Leah Harms has been a member of the First Responders Support Team (FRST) since 2019 when she attended training for therapists who were interested in working with first responders. Growing up with a father who served as a firefighter in Lincoln, she says that the first-responder culture is something that has always been familiar to her, and it is a niche that has interested her professionally for a long time. Leah is also the fiancé of a Council Bluffs, IA firefighter.
Leah Harms, Behavioral Health Clinician & Physical Wellness Coordinator
She currently holds dual roles as a therapist (LIMHP, CPC,LADC, CPT), offering counseling and support groups to first responders and their families, as well as the Coordinator of Physical Health for the Foundation. Leah says that she recognizes the great intersection between the health of the mind and the health of the body. She emphasizes to therapy clients that exercise is a key component of the work that they do to achieve progress toward their therapy goals. She adds that it is an excellent source of stress relief and that she herself considers going to the gym her own “therapy”.

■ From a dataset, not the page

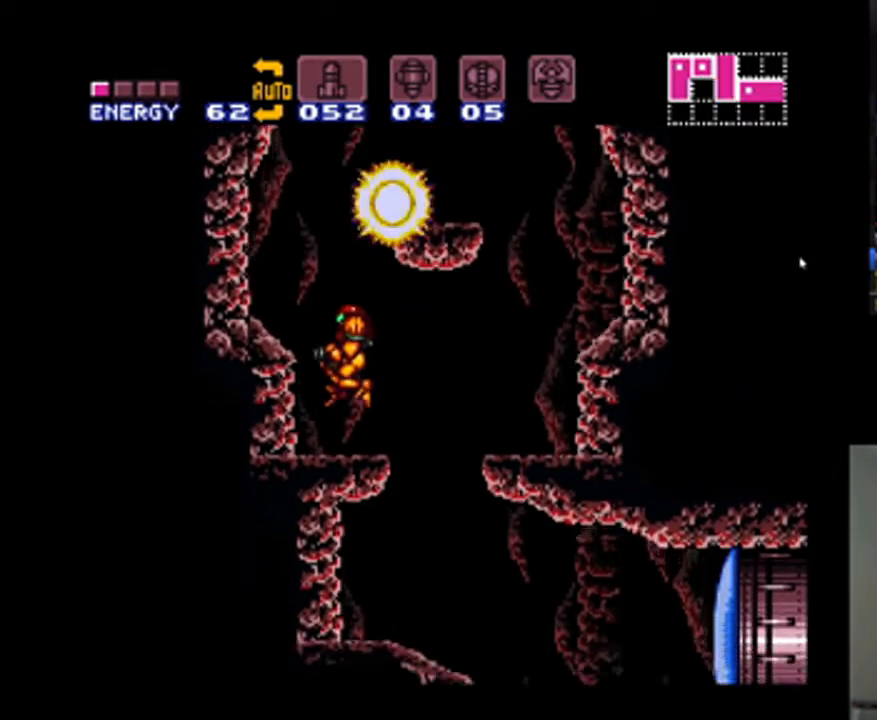
{"dt_ms": 500, "buttons": ["DPAD_RIGHT"], "events": [[33, "A", "down"], [100, "B", "down"], [167, "DPAD_LEFT", "up"], [167, "DPAD_RIGHT", "down"], [333, "A", "up"], [433, "B", "up"]]}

After getting to know Leah a bit, you learn that fitness is an enduring passion of hers.
She was a three-sport athlete in high school, played a year of college softball, and currently trains for bikini competitions. In 2019 she earned her IPE (International Professional Elite) bikini pro card, meaning that she has progressed beyond the amateur level of competition and now is only able to compete against professionals. During the pandemic, she sought her personal trainer’s license, and she currently offers her personal training services at the Foundation’s Wellness Center.

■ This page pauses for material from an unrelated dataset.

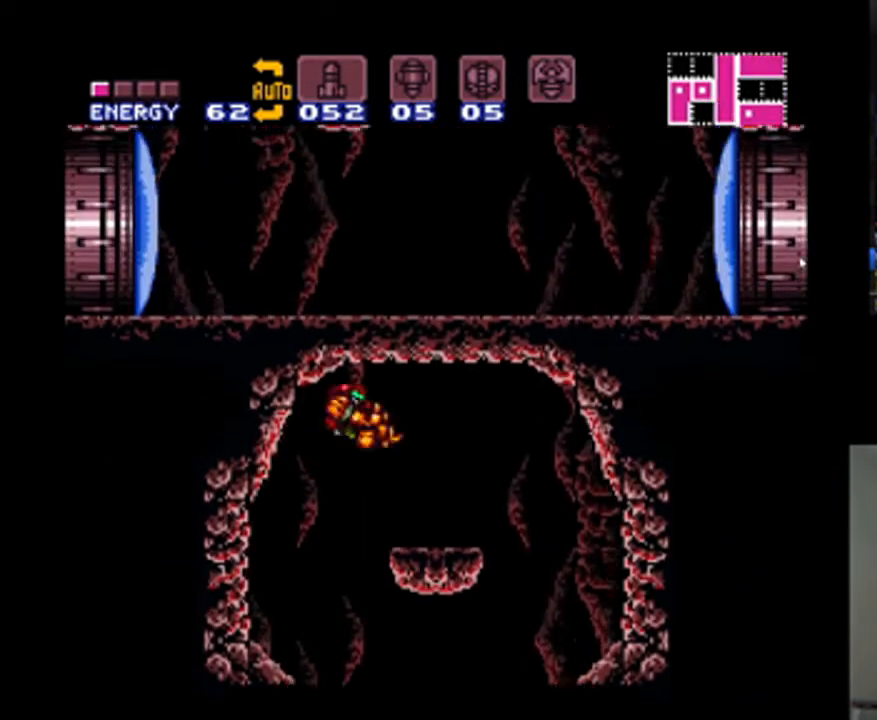
{"dt_ms": 1000, "buttons": ["DPAD_RIGHT"], "events": [[200, "DPAD_RIGHT", "up"], [200, "DPAD_UP", "down"], [267, "Y", "down"], [400, "Y", "up"], [433, "DPAD_UP", "up"], [500, "B", "down"], [533, "DPAD_RIGHT", "down"], [900, "B", "up"]]}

Leah encourages first responders, veterans, and their families to utilize the Wellness Center, mentioning that it offers a unique environment where they will interact with others who share common experiences. She adds that it is open 24/7, is not super busy and that there is quality equipment, including a CrossFit jungle gym. In addition to open gym memberships, the Foundation offers wellness programming at the fitness center including group strength and conditioning classes, yoga, personalized nutrition coaching, and more.
The combined location of the therapists’ offices and the fitness center also serves to maintain privacy for clients, Leah says. If your car is spotted outside of the building, nobody will know whether you are there for therapy or whether you are there working out. She adds that this was done intentionally to support first responders, who work in a field where seeking help for mental health is frequently stigmatized. Leah and the rest of the teamwork to break down this stigma by spreading the message that seeking help is a sign of strength, not weakness, and she encourages anyone who feels that they could use additional support to reach out.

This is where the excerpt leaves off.